Maintaining a high reservoir pressure may provide high-flowing back
pressure on the production well, high solubility of carbon dioxide
in the cold oil ahead of the steam front, and high condensation
temperature of the steam which in turn assures high solubility of
water in the hot oil. This combination of effects reduces the oil's
viscosity, limits or prohibits oxygen breakthrough, and increases
pyrolysis of the oil in the reservoir thereby increasing its API
gravity and reducing its sulfur content.
[0086] In one embodiment, one or more tubular members or bundled
conduits, such as umbilicals, may be used to transmit electric
power, fluids, gases and/or communication signals from surface
equipment to one or more components of the DHSG. In one embodiment,
the tubular members may include wires and/or pipes bundled within a
larger reinforced encasement, including insulation. In one
embodiment, one or more umbilicals may be used to deliver water,
oxygen, nitrogen, carbon dioxide, fuel, and/or other gases and
fluids from surface equipment to the DHSG. In one embodiment, the
umbilicals may include control lines from surface equipment to the
DHSG.
[0087] In one embodiment, one or more (automated) control systems
and/or sensors may be used to provide real time control/monitoring
of the DHSG and the reservoir production. A control system may be
operable to reduce the effects of lag times, and monitoring and
managing DHSG operations several hundreds and/or thousands of feet
below the surface control elements. The control system may include
all aspects of safe, reliable operations across all potential
operating conditions and anomalies, including automatic shut down
of the DHSG as required. In one embodiment, one or more components
including flowmeters, high temperature fiber optic monitoring (to
monitor steam distribution in real time), high temperature gauges
and valves for downhole monitoring, and high pressure and
temperature sensors, thermocouples, and transducers may be used
with the DHSG to measure and monitor one or more operational
characteristics.
[0088] In one embodiment, one or more support devices, such as
packers, may be used to support DHSG equipment to a specified
position in the wellbore casing or tubular and to provide a
pressure seal. The packers may have a mandrel so that tubing can be
run within the length of the packer. In one embodiment, one or more
packers may be used to support the weight of the DHSG, tubulars and
the tailpipe. The output from the tailpipe of the DHSG may be
disposed through the mandrel in the packer to be injected into the
oil reservoir. In one embodiment, the packer may be operable at
high temperatures of up to 680 degrees Fahrenheit.

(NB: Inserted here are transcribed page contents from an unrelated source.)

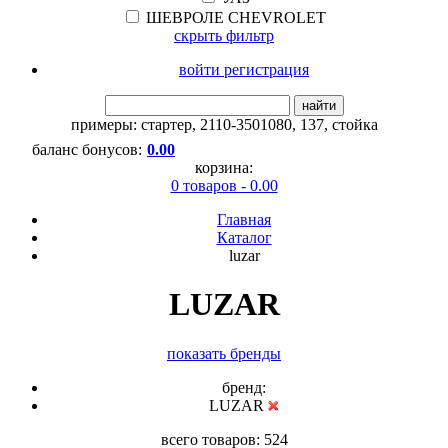
ШЕВРОЛЕ CHEVROLET
скрыть фильтр
войти регистрация
найти
примеры:
стартер
,
2110-3501080
,
137
,
стойка
баланс бонусов:
0.00
корзина:
0 товаров - 0.00
Главная
Каталог
luzar
LUZAR
показать бренды
бренд:
LUZAR
всего товаров: 524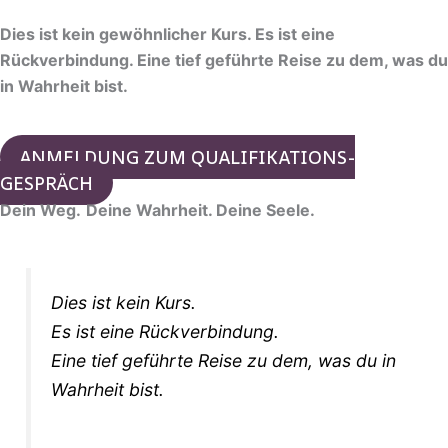
Dies ist kein gewöhnlicher Kurs. Es ist eine
Rückverbindung. Eine tief geführte Reise zu dem, was du
in Wahrheit bist.
ANMELDUNG ZUM QUALIFIKATIONS-
GESPRÄCH
Dein Weg.
Deine Wahrheit. Deine Seele.
Dies ist kein Kurs.
Es ist eine Rückverbindung.
Eine tief geführte Reise zu dem, was du in
Wahrheit bist.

[0089] In one embodiment, one or more artificial lift systems may
be used with the DHSG system to provide incremental pumping power
to lift fluids from the reservoir, including oil, water, sand, etc.

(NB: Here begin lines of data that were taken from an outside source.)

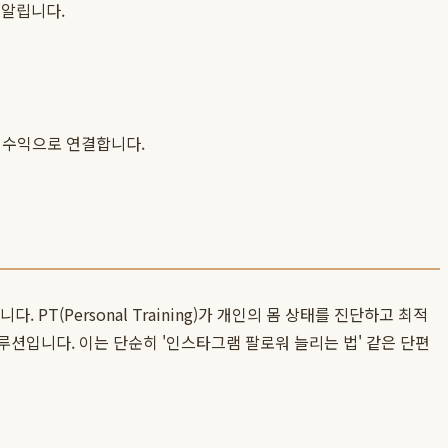
 알립니다.
 수익으로 연결합니다.
. PT(Personal Training)가 개인의 몸 상태를 진단하고 최적
션입니다. 이는 단순히 '인스타그램 팔로워 늘리는 법' 같은 단편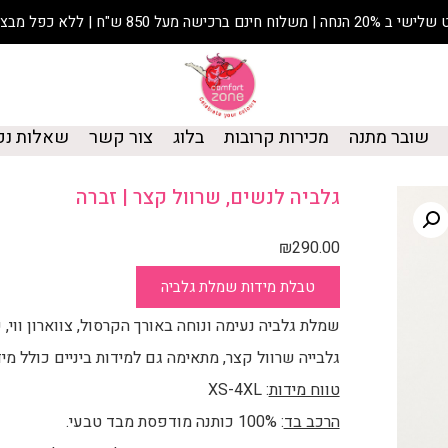
נחה | משלוח חינם ברכישה מעל 850 ש"ח | ללא כפל מבצעים
שובר מתנה
מכירות קרובות
בלוג
צור קשר
שאלות נפ
גלביה לנשים, שרוול קצר | זברה
₪
290.00
טבלת מידות שמלת גלביה
שמלת גלביה נעימה ונוחה באורך הקרסול, צווארון ווי, 
גלבייה שרוול קצר, מתאימה גם למידות ביניים כולל מיד
טווח מידות
: XS-4XL
הרכב בד
: 100% כותנה מודפסת מבד טבעי.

to the surface for separation. An artificial lift system may be
used with a light oil diluent stream (which is pumped into the
production well, resulting in a lower viscosity blended oil
mixture) for easier pumping. Artificial lift systems may include
progressive cavity pumps and electrical submersible pumps.

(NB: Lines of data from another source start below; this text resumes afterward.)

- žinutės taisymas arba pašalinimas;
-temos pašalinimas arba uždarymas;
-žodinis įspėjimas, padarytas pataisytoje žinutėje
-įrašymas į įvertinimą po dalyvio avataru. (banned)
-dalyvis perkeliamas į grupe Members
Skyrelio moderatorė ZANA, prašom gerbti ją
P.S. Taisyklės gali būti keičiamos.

[0090] In one embodiment, a variety of other fit-for-purpose
equipment and services may be used with the DHSG system, including
but not limited to specific drilling fluids (SAGD drilling fluids),
well placement devices (inclination and gamma ray, high temperature
logging tools, measuring while drilling tools, logging while
drilling tools, sand screens (to improve tolerance of ESP pumps),
and equalizer technology for more efficient sweep of the formation
by the injected steam, high temperature valves, and high
temperature thermocouple systems.
[0091] While the foregoing is directed to embodiments of the
invention, other and further embodiments of the invention may be
devised without departing from the basic scope thereof, and the
scope thereof is determined by the claims that follow.